Refusing asylum to Eritreans on back of discredited report. Danish researchers have condemned conclusions published by Denmark’s immigration
service that conditions in east African country are safe for deportees. The
researchers behind a report on Eritrea which the Home Office cited heavily when
claiming it was now safe to send Eritrean asylum seekers back to the east
African country have publicly distanced themselves from the findings, claiming
the report was unsubstantiated and distorted. The only named source in the DIS
report, Professor Gaim Kibreab, director of refugee studies at London South
Bank University, has also distanced himself from its findings. “They distorted
what I said, quoted me out of context,” he said. “One example: they quoted me
saying that I knew people who had returned back to Eritrea without problem.

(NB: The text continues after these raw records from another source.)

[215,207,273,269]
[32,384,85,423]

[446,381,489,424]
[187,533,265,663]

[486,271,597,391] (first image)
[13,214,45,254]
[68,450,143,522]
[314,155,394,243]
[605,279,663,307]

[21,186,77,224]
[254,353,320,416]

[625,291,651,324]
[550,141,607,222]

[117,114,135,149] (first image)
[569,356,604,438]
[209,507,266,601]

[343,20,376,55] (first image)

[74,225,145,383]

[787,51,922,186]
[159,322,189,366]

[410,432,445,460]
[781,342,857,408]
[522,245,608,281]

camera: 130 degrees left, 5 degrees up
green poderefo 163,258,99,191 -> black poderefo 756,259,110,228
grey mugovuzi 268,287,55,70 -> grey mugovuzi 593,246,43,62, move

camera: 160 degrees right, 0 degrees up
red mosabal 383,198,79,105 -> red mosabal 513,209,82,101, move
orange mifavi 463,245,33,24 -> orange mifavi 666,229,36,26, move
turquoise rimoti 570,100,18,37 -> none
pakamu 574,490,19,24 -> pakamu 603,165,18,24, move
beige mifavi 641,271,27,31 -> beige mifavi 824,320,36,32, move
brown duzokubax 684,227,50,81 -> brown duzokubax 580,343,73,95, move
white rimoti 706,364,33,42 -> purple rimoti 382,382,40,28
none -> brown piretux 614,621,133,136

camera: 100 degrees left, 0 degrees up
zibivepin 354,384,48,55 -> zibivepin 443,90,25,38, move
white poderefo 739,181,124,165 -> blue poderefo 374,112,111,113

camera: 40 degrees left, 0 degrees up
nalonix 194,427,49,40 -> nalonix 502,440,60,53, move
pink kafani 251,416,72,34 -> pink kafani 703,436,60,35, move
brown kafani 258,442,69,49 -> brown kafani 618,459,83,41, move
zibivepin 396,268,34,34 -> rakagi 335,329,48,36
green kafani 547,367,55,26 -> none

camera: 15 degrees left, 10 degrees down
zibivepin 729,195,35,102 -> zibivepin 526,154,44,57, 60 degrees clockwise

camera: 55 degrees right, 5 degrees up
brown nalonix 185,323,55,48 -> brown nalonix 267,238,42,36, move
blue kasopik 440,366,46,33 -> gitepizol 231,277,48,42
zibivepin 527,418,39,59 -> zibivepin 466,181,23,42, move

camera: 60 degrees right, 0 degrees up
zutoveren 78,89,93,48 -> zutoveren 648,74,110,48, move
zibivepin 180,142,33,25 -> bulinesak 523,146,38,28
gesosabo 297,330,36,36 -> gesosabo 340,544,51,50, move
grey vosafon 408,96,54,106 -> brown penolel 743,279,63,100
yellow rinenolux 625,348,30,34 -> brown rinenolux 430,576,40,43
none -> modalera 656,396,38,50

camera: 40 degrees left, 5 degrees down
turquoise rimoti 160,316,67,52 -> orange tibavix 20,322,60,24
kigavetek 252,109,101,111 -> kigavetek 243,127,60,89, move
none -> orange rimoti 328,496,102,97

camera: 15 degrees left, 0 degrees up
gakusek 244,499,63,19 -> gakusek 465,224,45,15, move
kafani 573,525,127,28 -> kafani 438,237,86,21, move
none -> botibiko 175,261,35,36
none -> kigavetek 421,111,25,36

What I told them was I know of a few who returned who are connected to the
government, who are naturalised and have English passports and Danish passports
– they didn’t mention that I was talking about a few who were connected. They
left out so many things. The way they did it, there was an unnamed anonymous
source and then they brought in my name to support their views. It was very
disingenuous,” he said. Kibreab said: “Nothing has changed in Eritrea. The Home
Office is rejecting most Eritrean asylum applications even though nothing has
changed on the ground. The Home Office has disgraced itself doing that.”
The Home Office
updated its country advice on Eritrea in March, claiming that citizens who left
the country without permission – many of them to escape its infamous indefinite
military service – would not face persecution if they returned. in the Home
Office guidance, the DIS report was cited 39 times, making it the most
referenced source in the report by a significant margin. The next most-cited
source was a proclamation by the Eritrean government outlining the national
service programme, with 16 mentions. The advice resulted in the number of
Eritreans granted protection in the UK plummeting from a 73% approval rate in
the first quarter of 2015 to 34% in the second quarter.
But the two researchers behind the report, Jens Weise Olesen
and Jan Olsen, who conducted the fact-finding mission in Eritrea for the Danish
Immigration Service (DIS), have revealed that they are appalled by the report
written by their department off the back of their research and have since
resigned from the DIS. In an interview with the Amnesty International Denmark
members magazine, the pair, who worked for DIS for more than 20 years, claim
their superiors limited their questioning in Eritrea and tried to conclude the
mission before they had conducted the necessary interviews. When they returned
to Denmark, Olsen and Weise Olesen say there was a “showdown” and they both
eventually resigned from the immigration service. They claim they have been
branded “whistle-blowers and disloyal employees”. Olsen and Weise Olesen told
Amnesty International that their superiors put pressure on them to deliver a
specific result, saying their head of department, Jakob Dam Glynstrup, openly
speculated to them several times on what kind of asylum result the government
was hoping for.
“Jakob said that the last thing the government wanted in a
future election campaign was a growing number of people seeking asylum and for
refugees to become an [election] issue,” the men said in a written statement to
the Danish ombudsman, which is investigating the issue. “I saw it as pressure
to deliver a particular outcome,” Olsen said. “It was a dream scenario for
bosses to present brand new information on the situation in Eritrea.”
Dr Lisa Doyle, head of advocacy at the Refugee Council,
condemned the Home Office for including the Danish report as a source in its
country guidance. “For it to be discredited by some of the researchers shows
even more powerfully how the information cannot be relied on for making life
and death decisions. If any part of that evidence is shown to be in doubt, it
should be removed from the guidance immediately.”